Ji's team also organized sci-fi writers to see the launch of Chang'e-series probes and the dark matter particle explorer Wukong, and also the installment of the last part of the Five-hundred-meter Aperture Spherical Telescope, the world's largest single dish telescope.

"During the visits, sci-fi writers all said that the reality develops faster than imagined," Ji says.

In essence, sci-fi is a way of thinking, she says.

The fast development of science and technology in China urges people to think about their relationship with science and technology, so scifi, in whichever forms, literature, painting, animation, film or TV series, naturally becomes more popular in today's China, she says.

Although many people read classic sci-fi imported from the US or Japan, readers need to read original Chinese sci-fi works because the world has changed tremendously, she says.

One particular interesting thing is Chinese people's idea about cyberpunk, Ji says.
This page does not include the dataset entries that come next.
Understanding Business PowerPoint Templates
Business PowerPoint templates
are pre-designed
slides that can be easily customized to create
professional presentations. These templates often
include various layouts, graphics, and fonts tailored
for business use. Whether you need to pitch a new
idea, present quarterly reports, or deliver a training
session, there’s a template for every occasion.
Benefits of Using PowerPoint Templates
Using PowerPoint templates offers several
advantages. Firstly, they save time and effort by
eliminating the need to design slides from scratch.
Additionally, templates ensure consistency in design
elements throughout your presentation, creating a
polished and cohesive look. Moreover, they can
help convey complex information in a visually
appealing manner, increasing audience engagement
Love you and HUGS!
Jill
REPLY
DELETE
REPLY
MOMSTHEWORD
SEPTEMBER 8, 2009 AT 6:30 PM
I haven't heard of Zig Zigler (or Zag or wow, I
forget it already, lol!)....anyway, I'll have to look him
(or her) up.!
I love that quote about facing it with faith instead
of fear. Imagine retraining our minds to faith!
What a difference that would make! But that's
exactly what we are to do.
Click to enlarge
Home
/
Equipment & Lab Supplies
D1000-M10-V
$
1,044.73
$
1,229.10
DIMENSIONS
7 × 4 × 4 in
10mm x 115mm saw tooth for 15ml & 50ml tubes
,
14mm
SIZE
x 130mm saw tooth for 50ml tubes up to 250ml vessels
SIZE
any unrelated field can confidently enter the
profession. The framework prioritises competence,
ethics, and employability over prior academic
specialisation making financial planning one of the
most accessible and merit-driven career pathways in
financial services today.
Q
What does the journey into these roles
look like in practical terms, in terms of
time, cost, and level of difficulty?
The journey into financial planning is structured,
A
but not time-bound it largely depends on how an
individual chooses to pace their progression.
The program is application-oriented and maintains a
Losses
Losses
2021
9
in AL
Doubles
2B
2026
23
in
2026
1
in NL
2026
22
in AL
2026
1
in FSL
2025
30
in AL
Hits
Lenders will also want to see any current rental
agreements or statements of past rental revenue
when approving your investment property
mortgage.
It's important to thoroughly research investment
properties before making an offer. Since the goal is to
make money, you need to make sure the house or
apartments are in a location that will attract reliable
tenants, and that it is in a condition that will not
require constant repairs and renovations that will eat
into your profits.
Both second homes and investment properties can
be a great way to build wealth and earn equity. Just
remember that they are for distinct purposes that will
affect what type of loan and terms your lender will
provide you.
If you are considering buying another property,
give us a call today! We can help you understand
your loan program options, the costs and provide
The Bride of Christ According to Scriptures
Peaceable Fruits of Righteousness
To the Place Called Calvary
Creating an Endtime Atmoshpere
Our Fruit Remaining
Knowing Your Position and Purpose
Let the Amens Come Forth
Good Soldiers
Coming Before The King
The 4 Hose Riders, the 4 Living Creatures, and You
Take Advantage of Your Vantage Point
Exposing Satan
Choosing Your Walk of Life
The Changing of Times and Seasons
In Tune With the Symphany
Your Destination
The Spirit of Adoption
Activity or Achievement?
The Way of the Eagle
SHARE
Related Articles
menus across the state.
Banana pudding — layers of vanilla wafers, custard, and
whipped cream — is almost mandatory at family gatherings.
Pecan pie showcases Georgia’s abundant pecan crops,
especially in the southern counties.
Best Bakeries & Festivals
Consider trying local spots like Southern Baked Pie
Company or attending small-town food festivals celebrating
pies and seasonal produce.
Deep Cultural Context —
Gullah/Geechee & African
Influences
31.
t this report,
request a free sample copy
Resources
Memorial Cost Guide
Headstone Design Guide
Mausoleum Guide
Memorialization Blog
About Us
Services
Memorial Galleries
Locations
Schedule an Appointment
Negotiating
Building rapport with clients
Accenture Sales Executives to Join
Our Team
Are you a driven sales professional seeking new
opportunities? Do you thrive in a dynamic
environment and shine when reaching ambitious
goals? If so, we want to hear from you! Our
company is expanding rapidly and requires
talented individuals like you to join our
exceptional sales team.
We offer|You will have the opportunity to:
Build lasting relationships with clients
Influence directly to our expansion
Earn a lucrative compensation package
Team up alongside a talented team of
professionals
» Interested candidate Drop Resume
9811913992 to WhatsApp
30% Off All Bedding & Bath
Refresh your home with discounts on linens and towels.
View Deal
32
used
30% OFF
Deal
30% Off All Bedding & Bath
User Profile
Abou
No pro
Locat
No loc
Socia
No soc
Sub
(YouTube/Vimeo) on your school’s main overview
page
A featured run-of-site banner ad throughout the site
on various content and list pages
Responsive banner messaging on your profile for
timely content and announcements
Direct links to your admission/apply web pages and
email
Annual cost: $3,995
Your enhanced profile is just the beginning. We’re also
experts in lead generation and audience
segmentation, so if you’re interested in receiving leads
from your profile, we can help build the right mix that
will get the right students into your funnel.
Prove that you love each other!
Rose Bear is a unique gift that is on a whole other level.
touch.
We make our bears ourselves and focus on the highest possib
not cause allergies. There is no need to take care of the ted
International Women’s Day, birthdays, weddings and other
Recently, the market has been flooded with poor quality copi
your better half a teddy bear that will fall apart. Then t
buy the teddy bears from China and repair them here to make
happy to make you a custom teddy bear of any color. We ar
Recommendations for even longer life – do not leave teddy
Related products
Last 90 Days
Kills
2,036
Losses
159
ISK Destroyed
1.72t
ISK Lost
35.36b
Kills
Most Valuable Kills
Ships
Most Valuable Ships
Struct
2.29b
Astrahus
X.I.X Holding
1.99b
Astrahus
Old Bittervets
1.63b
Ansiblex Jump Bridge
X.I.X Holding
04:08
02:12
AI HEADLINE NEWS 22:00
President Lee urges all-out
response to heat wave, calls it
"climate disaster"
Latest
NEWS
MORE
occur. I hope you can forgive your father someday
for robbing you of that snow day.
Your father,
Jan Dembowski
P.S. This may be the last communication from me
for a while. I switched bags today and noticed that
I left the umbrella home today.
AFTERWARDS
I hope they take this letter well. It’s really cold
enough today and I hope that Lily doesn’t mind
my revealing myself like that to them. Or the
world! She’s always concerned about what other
The earliest cyberpunk is a reflection of a kind of highly mechanic civilization, a combination of high-end technology and low-end life. However, in China, people's recognition of cyberpunk is relatively positive.

"They will say this city, this street or this shopping mall looks very cyberpunk," she says.

"This kind of change shows how Chinese people's life has been changed or improved by internet in the past 10 years."

Another trendy change lies in the sci-fi works of artists or writers, whose ideas of the space used to be deeply influenced by English works, but now since Chinese spacecraft have traveled to the moon, Mars, or even more distant places, artists or writers started to portray different contents in their works.

For example, Japanese writer Taiyo Fujii wrote in his sci-fi story about Chinese people working in space and returning to the Earth for Spring Festival, which readers now regard as normal.